Bagian Teks:
****
Wednesday, January 12, 2011

ISTIQAMAH DALAM KEIMANAN


 
"Sesungguhnya orang-orang yang mengatakan, "Tuhan kami adalah Allah" kemudian mereka meneguhkan pendirian (istiqamah) maka para malaikat akan turun kepada mereka (dengan mengatakan), "Janganlah kamu merasa takut, dan janganlah kamu merasa sedih, dan bergembiralah kamu dengan (memperoleh) surga yang telah dijanjikan Allah kepadamu. Kamilah pelindung-pelindungmu dalam kehidupan dunia dan akhirat; di dalamnya kamu memperoleh apa yang kamu inginkan dan memperoleh (pula) apa yang kamu minta." (QS. Fushilat : 30-31)  


KEIMANAN yang kuat suatu saat bukanlah awal dan akhir sekaligus. Mengapa? Karena hidup manusia terus berlangsung melalui berbagai dinamikanya. Cobaan, godaan, kesenangan, penderitaan, kesulitan, dan berbagai nuansa kehidupan terus silih berganti menimpa manusia. Oleh karena itu, ada kalanya orang mengawali hari dengan iman, tetapi iman itu luntur di kala siang. Di pagi hari hatinya mantap dengan syariat Allah, namun di waktu asar hatinya telah menyeleweng jauh dari syariat Islam tersebut. Karenanya, ada tantangan setelah iman telah menancap (terpancang), yaitu sikap istiqamah. Ia adalah "Luzum ath-tha'ah (konsistensinya ketaatan)," kata Umar bin Khattab.
****
Catatan yang Disediakan:
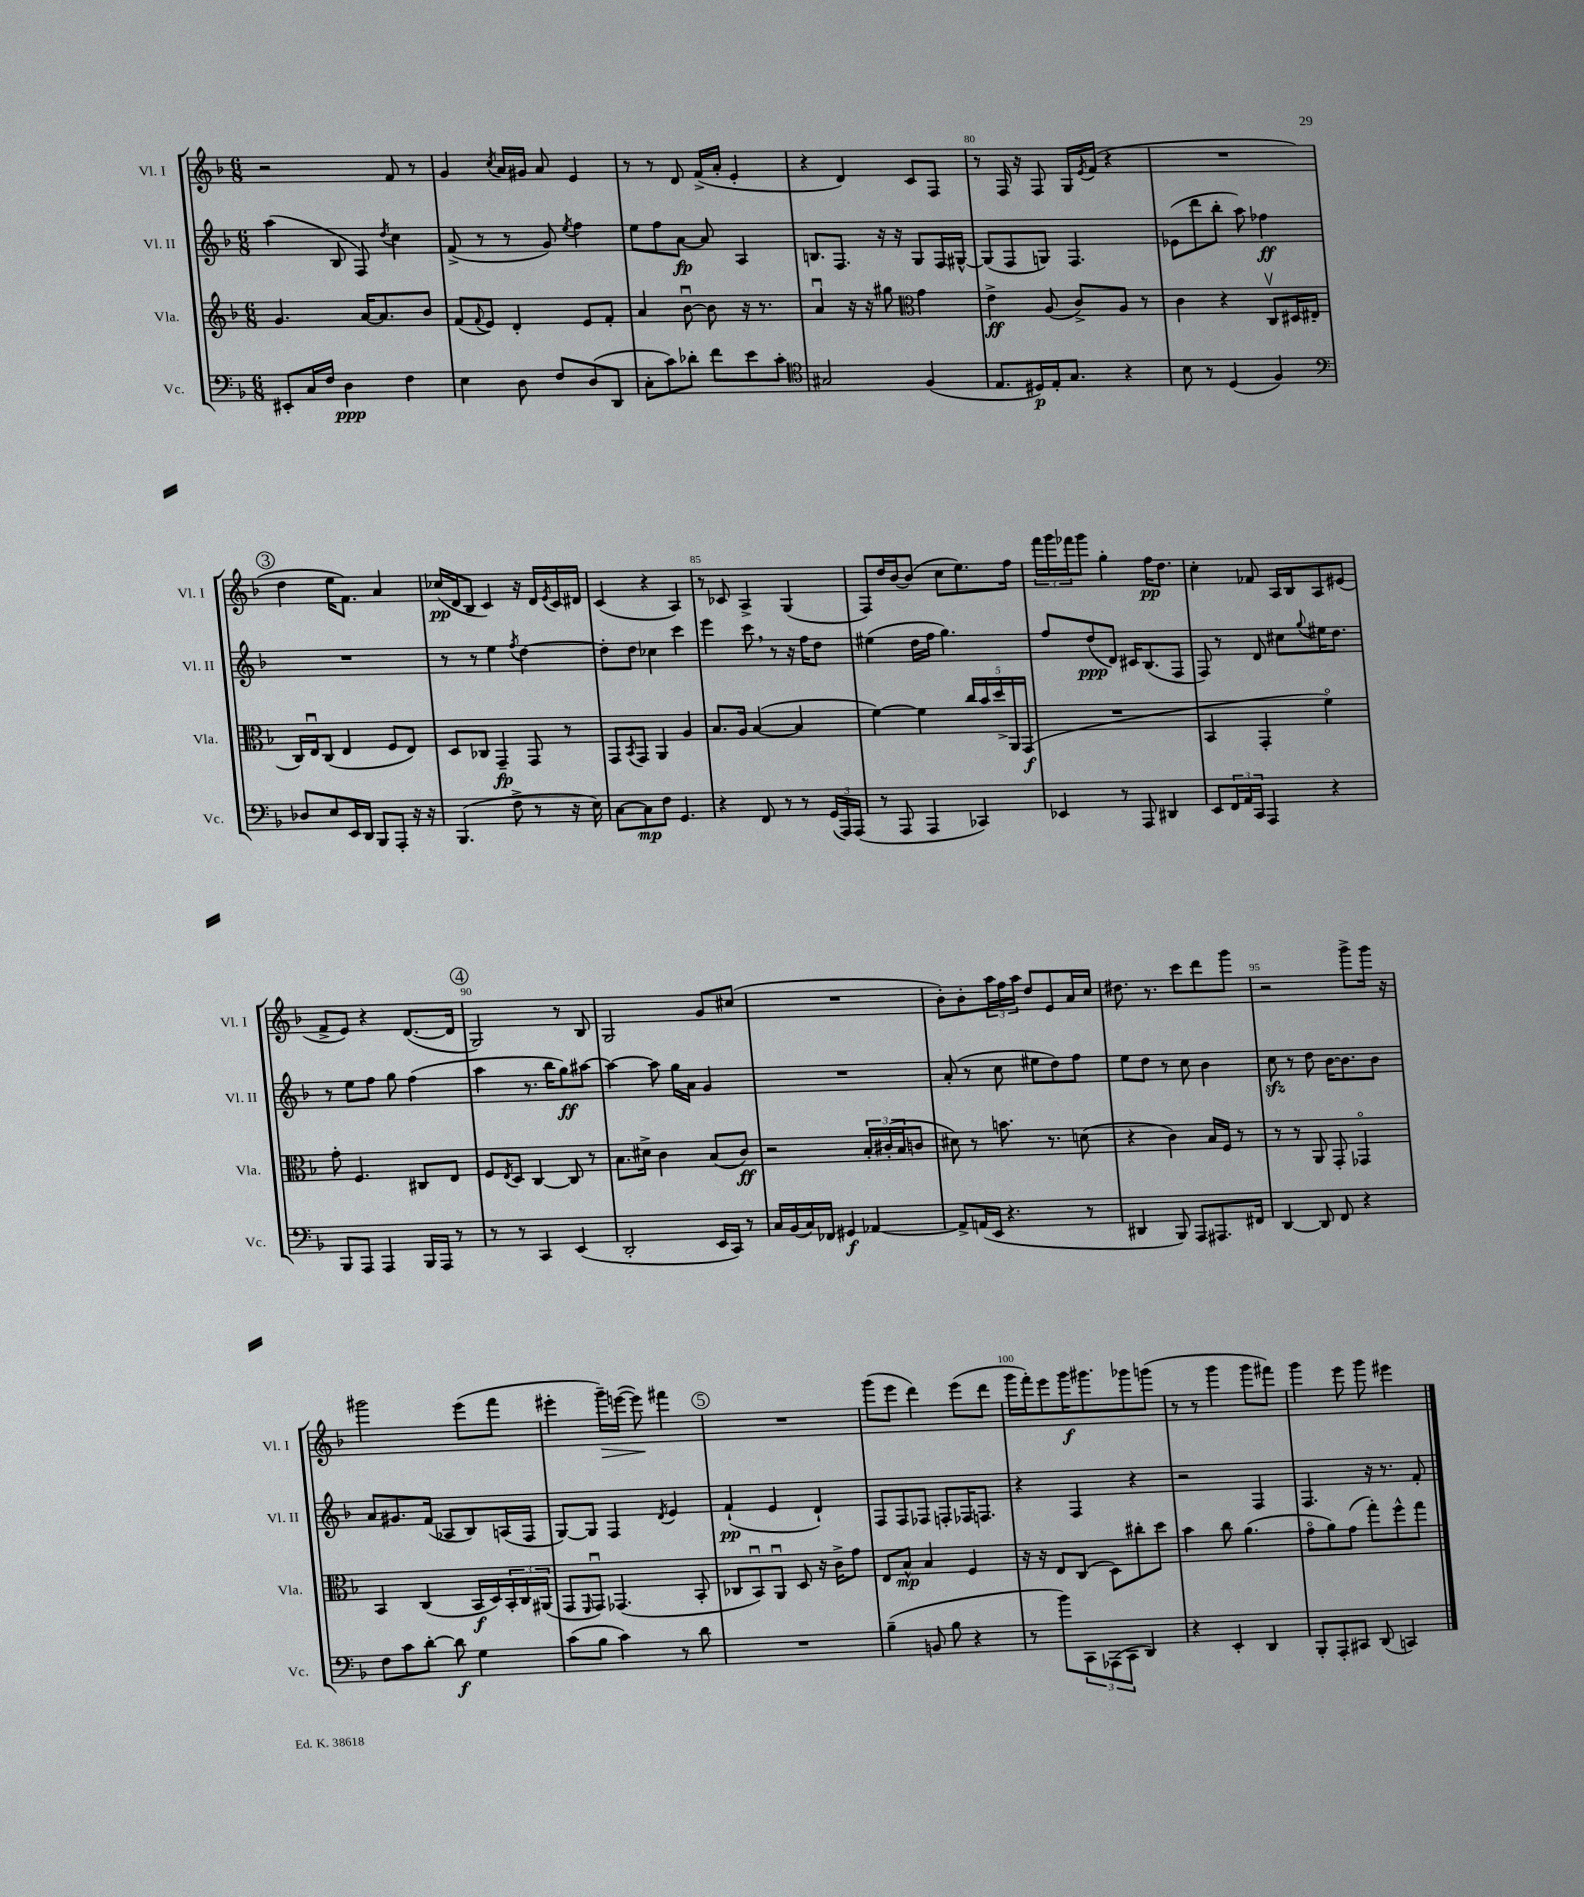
<<
\new StaffGroup <<
\new Staff = "s0" \with { instrumentName = "Vl. I" shortInstrumentName = "Vl. I" } {
    \clef treble \key f \major \numericTimeSignature \time 6/8
    r2 f'8 r8 |
    g'4 \acciaccatura { c''8 } a'16 gis'16 a'8 e'4 |
    r8 r8 d'8 f'16->( a'16-. e'4-. |
    r4 d'4) c'8 f8 |
    r8 f16 r16 f8 g16 \acciaccatura { e'8 } f'16( r4 |
    R2. |
    \mark \markup { \circle "3" } d''4 e''16 f'8.) a'4 |
    ces''16\pp( d'16 bes8 c'4) r16 d'16 \acciaccatura { e'8 } c'16 dis'16 |
    c'4( r4 a4) |
    r8 ces'8 a4-> g4( |
    f8) d''16 bes'16~ bes'8( c''8 e''8.) f''16 |
    \tuplet 3/2 { f'''16 g'''16 fes'''16 } g'''8 g''4-. f''16\pp d''8. |
    c''4-. fes'8 a16 bes16 a8 eis'8( |
    f'8-> e'8) r4 d'8.~( d'16 |
    \mark \markup { \circle "4" } g2) r8 bes8 |
    g2 g'8 cis''8( |
    R2. |
    bes'8-.) bes'8-. \tuplet 3/2 { a''16 f''16 a''16 } d''8 e'8 a'16 c''16 |
    dis''8. r8. c'''8 d'''8 g'''8 |
    r2 g'''8-> g'''16 r16 |
    gis'''2 e'''8( f'''8 |
    eis'''4-. g'''16--\>) e'''16~( e'''8\!) fis'''4 |
    \mark \markup { \circle "5" } R2. |
    g'''8( e'''8 d'''4) e'''8( d'''8 |
    g'''16 f'''16-.) e'''8 g'''16\f gis'''8. ges'''8 g'''8( |
    r8 r8 g'''4 g'''8 fis'''8) |
    g'''4 e'''8 g'''8 eis'''4 \bar "|." |
}
\new Staff = "s1" \with { instrumentName = "Vl. II" shortInstrumentName = "Vl. II" } {
    \clef treble \key f \major \numericTimeSignature \time 6/8
    a''4( bes8 f8) \acciaccatura { d''8 } c''4 |
    f'8->( r8 r8 g'8) \acciaccatura { e''8 } f''4 |
    e''8 f''8 a'8~\fp a'8 a4 |
    b8. f8. r16 r16 g8 f16 gis16~-^ |
    gis8( f8 g8) f4. |
    ees'8( d'''8 bes''8-. a''8) fes''4\ff |
    \mark \markup { \circle "3" } R2. |
    r8 r8 e''4 \acciaccatura { f''8 } d''4~ |
    d''8-. d''8 ces''4 c'''4 |
    e'''4 c'''8 \breathe r8 r16 f''16 d''8 |
    eis''4( d''16 f''16 g''4.) |
    f''8 d''8\ppp( d'8) cis'16 bes8.( f8 |
    f8) r8 d'8 cis''8 \appoggiatura { g''8 } eis''16 d''8. |
    r8 e''8 f''8 g''8 f''4( |
    \mark \markup { \circle "4" } a''4 r8. bes''16 g''8\ff) ais''8~ |
    ais''4~ ais''8 g''16 a'16 g'4 |
    R2. |
    a'8-.( r8 c''8 eis''8 d''8) f''8 |
    e''8 d''8 r8 c''8 bes'4 |
    c''8\sfz r8 d''8 bes'16~ bes'8. bes'8 |
    a'8 gis'8. f'16( aes8 bes8) a16( f16 |
    g8~) g8 f4 \acciaccatura { d'8 } e'4 |
    \mark \markup { \circle "5" } f'4-!\pp( e'4 d'4-!) |
    f8 f8 fes8 f8-. fes16 f8. |
    r4 f4 r4 |
    r2 f4 |
    f4. r16 r8. f'8-. \bar "|." |
}
\new Staff = "s2" \with { instrumentName = "Vla." shortInstrumentName = "Vla." } {
    \clef treble \key f \major \numericTimeSignature \time 6/8
    g'4. a'16~ a'8. bes'8 |
    f'8( \appoggiatura { f'8 } e'8) d'4-. e'8 f'8-. |
    a'4 bes'8~\downbow bes'8 r16 r8. |
    a'4\downbow r16 r16 gis''8 \clef alto g'4 |
    e'4->\ff a8( c'8->) a8 r8 |
    c'4 r4 c8\upbow dis16 eis16( |
    \mark \markup { \circle "3" } c16) e16\downbow c8( e4 f8 e8) |
    d8 ces8 g,4--\fp g,8 r8 |
    g,8 \acciaccatura { bes,8 } g,8 a,4 a4 |
    bes8. a16 bes4~( bes4 |
    f'4~) f'4 \tuplet 5/4 { c''16 bes'16 d''16-> a,16 g,16\f( } |
    R2. |
    bes,4 g,4-. f'4\flageolet) |
    g'8-. f4. cis8 e8 |
    \mark \markup { \circle "4" } f8 \acciaccatura { e8 } d8 c4~ c8 r8 |
    bes8. dis'16-> c'4 bes8( c'8\ff) |
    r2 \tuplet 3/2 { bes16-. cis'16-.( bes16 } c'8 |
    dis'8) r8 b'8. r8. d'8( |
    r4 c'4) bes16 f16 r8 |
    r8 r8 a,8 g,8-. ges,4\flageolet |
    bes,4 c4( bes,16\f d16) \tuplet 3/2 { bes,16-. c16 ais,16( } |
    g,8 \grace { f,16 } g,8\downbow) ges,4.( bes,8-. |
    \mark \markup { \circle "5" } ces8 bes,8\downbow) a,8\downbow d8 r16 c'16-> g'8 |
    e8 bes8-^\mp bes4 f4 |
    r16 r16 e8 c8( d8) cis''8-. d''8 |
    bes'4 c''8 a'4.( |
    g'8\flageolet a'8) g'8( g''8-.) f''8-^ g''8 \bar "|." |
}
\new Staff = "s3" \with { instrumentName = "Vc." shortInstrumentName = "Vc." } {
    \clef bass \key f \major \numericTimeSignature \time 6/8
    eis,8-. c16 f16 d4\ppp f4 |
    e4 d8 f8 d8( d,8 |
    c8-. c'8) des'8-. f'8 e'8 c'8-. |
    \clef tenor gis2 f4( |
    e8. dis16\p) e16-. g8. r4 |
    bes8 r8 d4( f4) |
    \mark \markup { \circle "3" } \clef bass des8 e8 e,16 d,16 bes,,8 a,,8-. r16 r16 |
    bes,,4.( f8-> r8 r16 e16) |
    c8~ c8\mp f8 g,4. |
    r4 f,8 r8 r8 \tuplet 3/2 { g,16( a,,16) a,,16( } |
    r8 a,,8 a,,4 ces,4) |
    ees,4 r8 a,,8 dis,4 |
    e,8 \tuplet 3/2 { f,16 a,16 c,16 } a,,4 r4 |
    bes,,8 a,,8 a,,4 bes,,16 a,,16 r8 |
    \mark \markup { \circle "4" } r8 r8 c,4 e,4( |
    d,2-. e,16 c,16) r8 |
    c16 bes,16( c16) fes,16 gis,4\f aes,4~ |
    aes,8-> a,16( e,16 r4. r8 |
    dis,4 bes,,8) a,,8 ais,,8. fis,16 |
    d,4~ d,8 f,8 r4 |
    f8 c'8 d'8~-. d'8\f g4 |
    c'8( bes8 c'4) r8 d'8 |
    \mark \markup { \circle "5" } R2. |
    bes4--( b,8 bes8 r4 |
    r8 bes'8) \tuplet 3/2 { c,8 aes,,8( c,8 } d,4) |
    r4 e,4-. d,4 |
    bes,,8-. a,,8-. cis,8 d,8( c,4) \bar "|." |
}
>>
>>
\layout { \context { \Score currentBarNumber = #76 \override BarNumber.break-visibility = ##(#f #t #t) barNumberVisibility = #(every-nth-bar-number-visible 5) } }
****
Ketentuan Tugas:
[1] Dalam teks tentang istiqamah dalam keimanan, hal apa saja yang disebut satu per satu sebelum frasa "berbagai nuansa kehidupan" sebagai hal yang silih berganti menimpa manusia?
[2] Teruskan teks tentang istiqamah dalam keimanan, dimulai setelah kalimat terakhir yang ditampilkan.
Catatan yang disediakan tidak perlu dipakai.

Hasil Tugas:
[1] Cobaan, godaan, kesenangan, penderitaan, kesulitan

[2]
Suatu ketika Muadz bin Jabal menghadap Rasulullah صلیﷲ علیﻪ و سلم dan berkata,

    "Wahai Rasulullah, katakan kepadaku tentang Islam yang saya tidak mendapatkannya dari yang lain." Beliau menjawab, قُلْ آمَنْتُ بِاللَّهِ ثُمَّ اسْتَقِمْ
    "Katakan, aku beriman kepada Allah, lalu istiqamahlah."
      
Dengan kata lain, yang dituntut bukan hanya sekali menyatakan persaksian iman, akan tetapi harus diikuti dengan sikap konsisten dalam keimanan untuk selama-lamanya. Konsistensi dalam iman, atau sering disebut sebagai sikap istiqamah, merupakan keharusan untuk menunjukkan bahwa keimanan kita telah masuk ke jiwa secara sempurna, bukan hanya ungkapan lisan semata. Allah menolak masyarakat badui (badwi) yang menyatakan telah beriman, sedangkan mereka belum konsisten dalam menegakkan konsekuensi keimanan tersebut.



    Orang-orang Arab badui itu berkata, "Kami telah beriman." Katakanlah (kepada mereka), "kamu belum beriman, tetapi katakanlah kami telah tunduk," karena iman itu belum masuk ke dalam hatimu" (QS. Al-Hujurat:14)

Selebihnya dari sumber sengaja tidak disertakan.